My organisation is testing virtualizing terminal service environment and come up with some issues with VSE8.5i with patch 4. We are using Parallel's Virtuozzo 4.
Host Server and virtual servers are running W2k3Sp1 and VSE8.5i p4. VSE8.5i, standard security and default setting.
On Virtual servers: Unable to start the MCShield, if I start the service it stops after a few seconds. As a result On-access scanner isn't enabled. Checked the McAfee KB40534, the filter driver mfehidk.sys is present but McAfee drivers aren't shown in the device manager. I have logged the case with McAfee now.
Virtuozze support; Should NOT install VSE onto host machine as it will push DLLs and config to VMs, and end up with conflict. Install VSE to individual VM instead, and leave the host machine clean as possible.

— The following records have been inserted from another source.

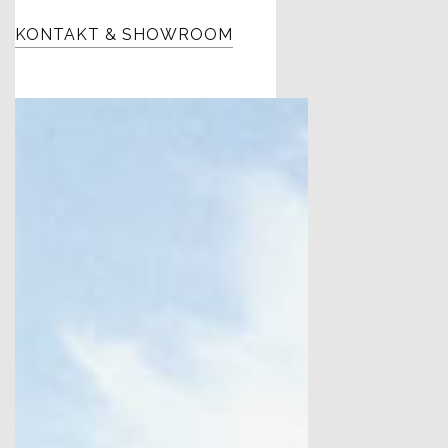
KONTAKT & SHOWROOM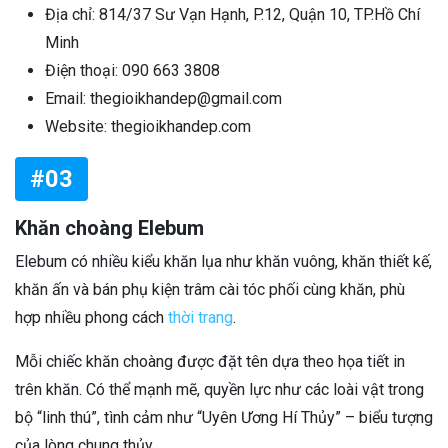
Địa chỉ: 814/37 Sư Vạn Hạnh, P.12, Quận 10, TP.Hồ Chí
Minh
Điện thoại: 090 663 3808
Email: thegioikhandep@gmail.com
Website: thegioikhandep.com
#03
Khăn choàng Elebum
Elebum có nhiều kiểu khăn lụa như khăn vuông, khăn thiết kế,
khăn ấn và bán phụ kiện trâm cài tóc phối cùng khăn, phù
hợp nhiều phong cách
thời trang
.
Mỗi chiếc khăn choàng được đặt tên dựa theo họa tiết in
trên khăn. Có thể mạnh mẽ, quyền lực như các loài vật trong
bộ “linh thú”, tình cảm như “Uyên Ương Hí Thủy” – biểu tượng
của lòng chung thủy,……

Basically, you need to install VSE8.5i onto the node(host) only, and this will protect all containers(virtual machines). *Please note: We have our support firm acting as first level support for Virtuozzo and the quote on previous post was from them and NOT from Parallels. Sorry for the confusion.
However, the EICAR test file downloaded on containers is sitting in the saved location, and NOT detected unless double clicked within the container or scan the directory on the node. I'm in talk with Parallels support if this is what supposed to happen.
Just a note: That type of detection is NORMAL for the EICAR file.. If the file is just sitting there, it won't be detected until a full system scan is done or the file is executed.. Most antivirus programs work the same way.. Infected files aren't detected by the background scanners until they are executed, copied, opened, or written to.. Of course, an "on demand" will find all such infected files.